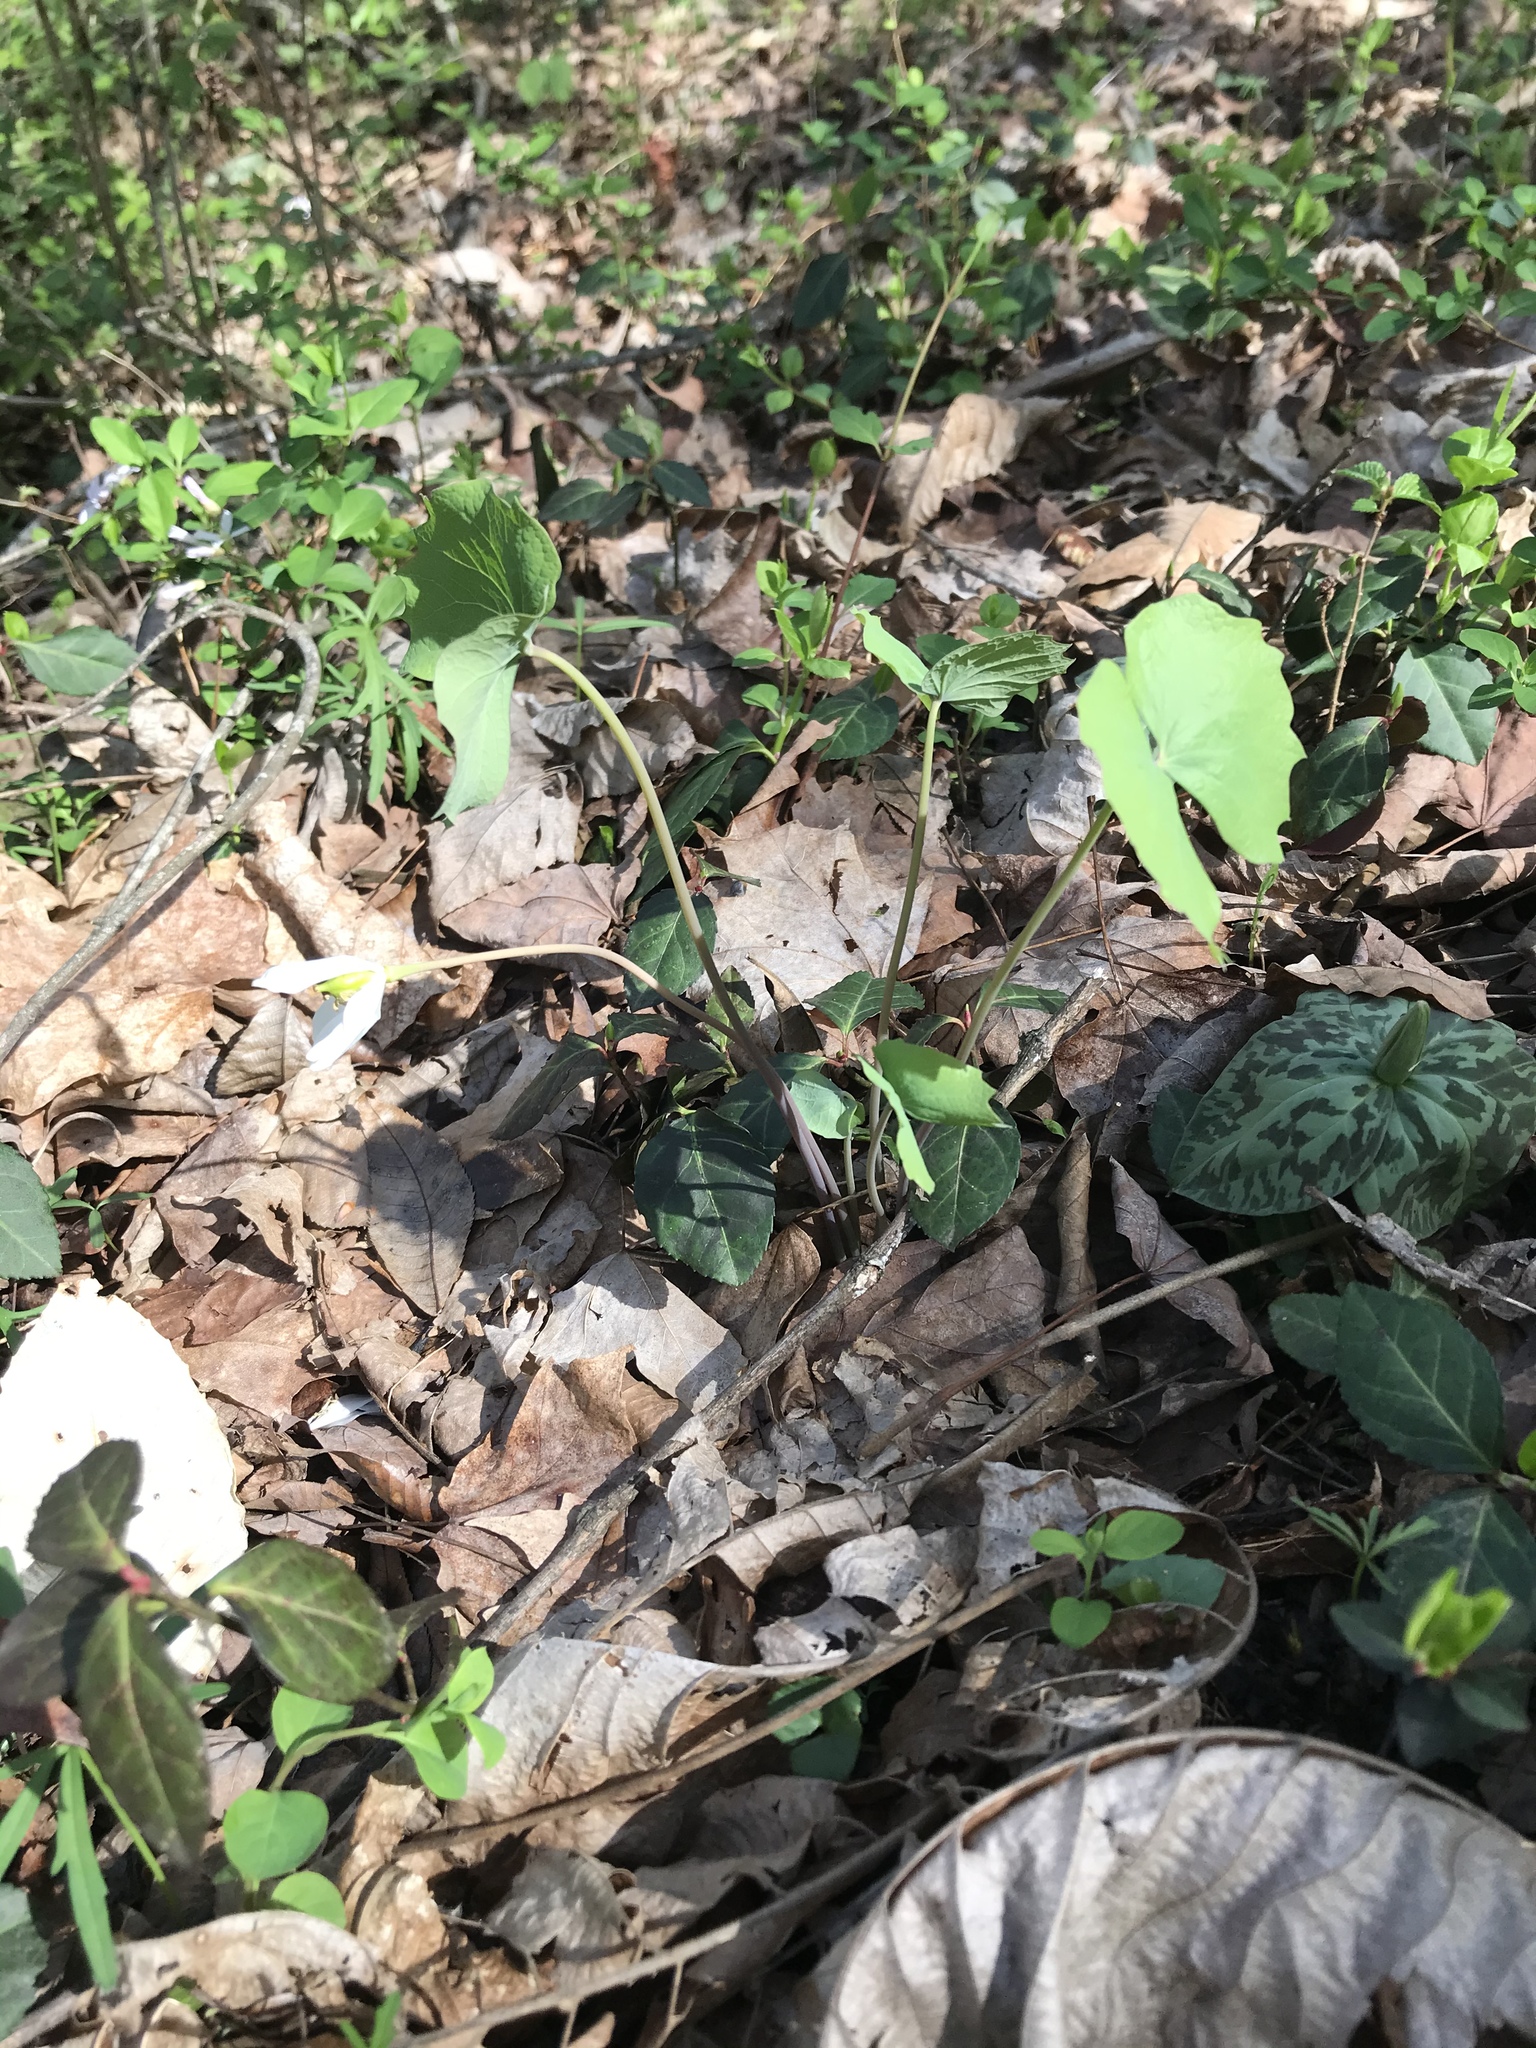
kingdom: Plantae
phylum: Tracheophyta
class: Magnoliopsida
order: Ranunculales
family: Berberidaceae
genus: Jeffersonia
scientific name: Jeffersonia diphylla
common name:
_ _ _ _ _
Exercise requirements
Express every line from the rows above as a Markdown table with two columns, Number and Text, numbering the lines in order and omitting blank ones. Leave the pictures out of the answer.

Written reply
| Number | Text |
|---|---|
| 1 | kingdom: Plantae |
| 2 | phylum: Tracheophyta |
| 3 | class: Magnoliopsida |
| 4 | order: Ranunculales |
| 5 | family: Berberidaceae |
| 6 | genus: Jeffersonia |
| 7 | scientific name: Jeffersonia diphylla |
| 8 | common name: |